Am 7. 12. 2004 begann das für die Klägerin geltende Beschäftigungsverbot nach § 3 MSchG. Ab diesem Zeitpunkt bezog sie bis 26. 4. 2005 Wochengeld. Daran schloss ein Karenzurlaub an. Am 27. 5. 2005 brachte die Klägerin eine Klage gegen die Verlassenschaft ihres verstorbenen Arbeitgebers auf Zahlung von Entgelt für den Zeitraum 1. 11. 2004 bis 7. 12. 2004 einschließlich anteiliger Sonderzahlungen ein.
Die Beklagte gewährte der Klägerin für den Zeitraum 28. 11. 2004 bis 6. 12. 2004 Insolvenz-Ausfallgeld in Höhe von 280 EUR netto zuzüglich anteiliger Weihnachtsremuneration in Höhe von 22 EUR netto und anteiliger Zinsen und Verfahrenskosten, insgesamt 509 EUR netto. Den Antrag auf Zuerkennung von Insolvenz-Ausfallgeld für Entgeltansprüche einschließlich anteiliger Sonderzahlungen für den Zeitraum 1. 11. 2004 bis 27. 11. 2004 zuzüglich Zinsen und Kosten lehnte die Beklagte mit Bescheid ab.

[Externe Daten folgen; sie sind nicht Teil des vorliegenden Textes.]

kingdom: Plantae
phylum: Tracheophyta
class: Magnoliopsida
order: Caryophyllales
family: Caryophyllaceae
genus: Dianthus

Die Klägerin begehrt zuletzt Zahlung von 581 EUR netto (rechnerisch richtig: 581,09 EUR) an Insolvenz-Ausfallgeld: Das Klagebegehren errechnet sich aus dem laufenden Entgeltanspruch der Klägerin vom 1. 11. 2004 bis 6. 12. 2004 (1.139 EUR netto) zuzüglich einer anteiligen Weihnachtsremuneration von 833 EUR netto, Kosten von 358 EUR netto und Zinsen von 117 EUR netto abzüglich der von der Beklagten zuerkannten 509 EUR netto und abzüglich einer vom ehemaligen Dienstgeber im Zuge des Verfahrens geleisteten Zahlung von 1356,91 EUR. Die Klägerin bringt vor, dass die Ablehnung der Zuerkennung von Insolvenz-Ausfallgeld für den Entgeltzeitraum 1. 11. bis 27. 11. 2004 zu Unrecht erfolgt sei: Nach europarechtlichen Grundsätzen gelte als Stichtag im Sinne des § 3a Abs 1 IESG der Beginn des Beschäftigungsverbotes nach § 3 MSchG. Die Teilzahlung des Arbeitgebers sei auf die zuerst fälligen Entgelte anzurechnen. Soweit die Klägerin nicht einmal das ihr zustehende kollektivvertragliche Entgelt erhalten habe, steht ihr dieses jedenfalls zu. Die Beklagte wendet ein, eine mögliche unterkollektivvertragliche Entlohnung der Klägerin sei niemals Gegenstand des Verwaltungsverfahrens gewesen. Im Übrigen bringe die Klägerin nicht vor, worin eine Differenz der tatsächlichen Entlohnung zur kollektivvertraglichen Entlohnung gelegen sein solle. Nach der innerstaatlichen österreichischen Regelung lägen jene Ansprüche der Klägerin, die den Zeitraum bis 27. 11. 2004 beträfen, nicht innerhalb des 6-monatigen Sicherungszeitraumes des § 3a Abs 1 IESG. Diese Regelung sei richtlinienkonform, weil nach österreichischem Recht bei Einklagung der arbeitsrechtlichen Ansprüche auch jene Entgeltansprüche gesichert seien, die außerhalb des 6-monatigen Sicherungszeitraumes lägen. Der Klägerin wäre es freigestanden, ihre arbeitsrechtlichen Ansprüche früher einzuklagen. Die Insolvenzrichtlinie könne nicht so ausgelegt werden, dass unabhängig von einer Geltendmachung jedenfalls die Entgeltforderungen der letzten drei Monate des Arbeitsverhältnisses bzw Entgeltforderungen der letzten drei Monate vor Beginn des Beschäftigungsverbotes gesichert seien. Die Beklagte bestritt im Übrigen das Klagebegehren auch rechnerisch.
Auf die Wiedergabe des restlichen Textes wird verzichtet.